Text segment ::
[BEGIN]
Scaling Lean Book from Ash Maurya – My Top 5 Learnings
Rating, Summary, Author & a lot more
Top 5 Keylearnings from Scaling Lean
The book Scaling Lean builds on the Business Canvas and the Lean Canvas. It provides practical instructions for checking business ideas and start-ups for their success. Here are my top 5 keylearnings:
1. There is no business without revenue. At the beginning of my start-up I mainly dealt with business cards, websites and SEO agencies. But we didn’t even have a customer yet. Unfortunately, we had to crush this business idea.
2. There are three phases in a start-up. Problem Solution Fit – Product Market Fit – Scale. Each phase requires a different direction for the company.
3. Establishing repeatability in a business model is a basic requirement for a scalable start-up.
4. It’s not about selling your product. It’s about getting your customers to use your product to solve their problem and make them happy.
5. Three things that really interest investors: 1. How big is the market. 2. How do you intend to make money. 3. How do you hold off copycats and competition?
Who is Ash Maurya?
[END]
Data segment ::
[BEGIN]
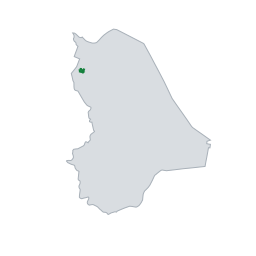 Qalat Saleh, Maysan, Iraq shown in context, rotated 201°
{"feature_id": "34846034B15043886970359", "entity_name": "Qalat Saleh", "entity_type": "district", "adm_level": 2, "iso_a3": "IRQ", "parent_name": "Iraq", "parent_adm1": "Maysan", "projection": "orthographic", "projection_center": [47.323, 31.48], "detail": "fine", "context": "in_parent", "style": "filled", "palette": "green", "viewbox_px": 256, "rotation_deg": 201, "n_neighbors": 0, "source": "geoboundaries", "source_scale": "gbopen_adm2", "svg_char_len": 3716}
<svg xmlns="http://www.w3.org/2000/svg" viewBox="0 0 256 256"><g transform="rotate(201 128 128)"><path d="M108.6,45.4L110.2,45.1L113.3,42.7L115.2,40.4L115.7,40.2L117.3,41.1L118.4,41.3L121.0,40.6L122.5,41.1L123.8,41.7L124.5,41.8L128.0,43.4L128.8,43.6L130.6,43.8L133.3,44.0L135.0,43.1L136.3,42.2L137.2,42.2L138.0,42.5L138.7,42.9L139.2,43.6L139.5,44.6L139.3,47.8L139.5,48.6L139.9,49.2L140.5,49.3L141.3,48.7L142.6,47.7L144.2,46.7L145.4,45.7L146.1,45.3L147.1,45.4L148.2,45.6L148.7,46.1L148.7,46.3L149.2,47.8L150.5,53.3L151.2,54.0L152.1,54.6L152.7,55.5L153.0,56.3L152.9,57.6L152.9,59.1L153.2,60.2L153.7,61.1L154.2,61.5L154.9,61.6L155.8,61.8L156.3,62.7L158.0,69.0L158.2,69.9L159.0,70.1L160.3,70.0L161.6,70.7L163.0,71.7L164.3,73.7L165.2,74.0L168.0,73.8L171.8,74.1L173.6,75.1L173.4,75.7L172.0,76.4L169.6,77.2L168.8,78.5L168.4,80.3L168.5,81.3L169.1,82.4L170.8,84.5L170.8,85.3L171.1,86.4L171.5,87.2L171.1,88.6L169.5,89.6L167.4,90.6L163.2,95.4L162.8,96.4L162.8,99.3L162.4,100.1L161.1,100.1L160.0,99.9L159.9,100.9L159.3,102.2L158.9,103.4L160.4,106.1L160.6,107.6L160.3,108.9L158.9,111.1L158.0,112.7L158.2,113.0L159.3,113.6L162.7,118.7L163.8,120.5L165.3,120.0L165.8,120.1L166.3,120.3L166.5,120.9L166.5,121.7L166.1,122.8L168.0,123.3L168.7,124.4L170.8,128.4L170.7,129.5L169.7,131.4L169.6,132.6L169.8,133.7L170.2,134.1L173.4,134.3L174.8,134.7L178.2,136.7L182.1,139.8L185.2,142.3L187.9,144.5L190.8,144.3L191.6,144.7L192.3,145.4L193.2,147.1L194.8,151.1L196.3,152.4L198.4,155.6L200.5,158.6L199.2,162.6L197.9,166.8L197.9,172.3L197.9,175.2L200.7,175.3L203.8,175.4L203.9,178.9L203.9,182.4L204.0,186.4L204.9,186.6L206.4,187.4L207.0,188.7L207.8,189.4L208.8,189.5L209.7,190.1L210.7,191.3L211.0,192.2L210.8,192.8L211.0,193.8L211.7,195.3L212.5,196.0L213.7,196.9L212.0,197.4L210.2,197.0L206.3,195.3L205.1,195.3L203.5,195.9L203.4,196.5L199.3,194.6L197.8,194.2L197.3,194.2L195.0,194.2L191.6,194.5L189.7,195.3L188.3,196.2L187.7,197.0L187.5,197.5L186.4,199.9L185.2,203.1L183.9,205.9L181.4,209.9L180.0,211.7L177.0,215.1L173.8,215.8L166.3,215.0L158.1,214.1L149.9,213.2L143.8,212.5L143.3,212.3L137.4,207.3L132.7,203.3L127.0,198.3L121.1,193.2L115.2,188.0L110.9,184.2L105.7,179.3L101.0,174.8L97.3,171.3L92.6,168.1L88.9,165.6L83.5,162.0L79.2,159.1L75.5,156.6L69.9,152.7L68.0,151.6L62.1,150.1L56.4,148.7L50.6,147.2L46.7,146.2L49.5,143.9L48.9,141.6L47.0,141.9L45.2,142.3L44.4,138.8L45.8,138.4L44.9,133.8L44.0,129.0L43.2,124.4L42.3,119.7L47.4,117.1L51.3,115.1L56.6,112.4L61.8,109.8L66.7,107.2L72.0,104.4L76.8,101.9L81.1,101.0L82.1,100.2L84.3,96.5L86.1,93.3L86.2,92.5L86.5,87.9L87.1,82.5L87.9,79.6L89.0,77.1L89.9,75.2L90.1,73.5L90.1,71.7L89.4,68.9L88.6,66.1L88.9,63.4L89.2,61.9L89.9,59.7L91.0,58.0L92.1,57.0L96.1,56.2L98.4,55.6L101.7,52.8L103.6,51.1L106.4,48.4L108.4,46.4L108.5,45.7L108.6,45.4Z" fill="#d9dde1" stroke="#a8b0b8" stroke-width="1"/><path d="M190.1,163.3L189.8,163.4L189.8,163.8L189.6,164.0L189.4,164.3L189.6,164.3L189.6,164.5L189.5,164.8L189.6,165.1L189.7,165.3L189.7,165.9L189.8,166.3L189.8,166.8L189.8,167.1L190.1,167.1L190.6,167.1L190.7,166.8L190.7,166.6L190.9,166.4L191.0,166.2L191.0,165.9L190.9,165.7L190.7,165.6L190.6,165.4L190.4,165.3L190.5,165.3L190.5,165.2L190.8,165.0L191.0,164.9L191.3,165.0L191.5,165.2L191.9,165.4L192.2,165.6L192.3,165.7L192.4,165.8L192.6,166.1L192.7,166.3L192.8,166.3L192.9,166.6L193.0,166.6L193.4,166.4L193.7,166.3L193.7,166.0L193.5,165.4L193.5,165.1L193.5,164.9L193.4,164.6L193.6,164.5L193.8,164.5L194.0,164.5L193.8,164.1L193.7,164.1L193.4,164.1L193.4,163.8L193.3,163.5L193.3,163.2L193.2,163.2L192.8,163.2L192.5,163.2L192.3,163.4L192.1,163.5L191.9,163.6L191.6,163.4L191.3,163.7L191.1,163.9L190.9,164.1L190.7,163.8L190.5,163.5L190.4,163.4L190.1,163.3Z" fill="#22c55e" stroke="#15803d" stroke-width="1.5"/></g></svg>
[END]
Tasks to complete ::
#1 According to the Scaling Lean summary, what are the three phases of a start-up?
#2 Pick up the Scaling Lean summary right after its last line and keep writing it.
The material after the Scaling Lean summary stands on its own and has no link to it.

Answers for the exercise ::
#1 Problem Solution Fit, Product Market Fit and Scale.

#2
Ash Maurya is a two-time writer and founder. He further developed the Business Model Canvas and created the Lean Canvas tool. If you read his résumé you can rightly say that he loves start-ups. He is an advisor in countless young companies, regularly gives workshops in accelerators and has developed a system with which start-ups and business ideas can be analyzed for success at an early stage. As a business blogger, he is featured regularly in magazines such as Forbes, Fortune or Inc. Magazine.
The rest of the time he takes care of his own company LEANSTACK. This is a platform for young entrepreneurs. There you will find tons of blog articles, videos, tools and much more to help drive your business forward.
Applicability of what has been learned from Scaling Lean
The author has managed to combine a lot of new knowledge and create a new system from it. What exactly do I mean by that?
He has rethought proven tools such as the Business Model Canvas and combined them with ideas from the book Lean Start Up. He has transformed sprint techniques from IT into lean sprints and thus created a fast and effective system to test new features and ideas in a start-up. He has packed complex processes in business growth into simple phases.
The Happy Customer Factory accompanies you while you read. This means a mental factory through which your customers walk. Every company can be put into this thought model.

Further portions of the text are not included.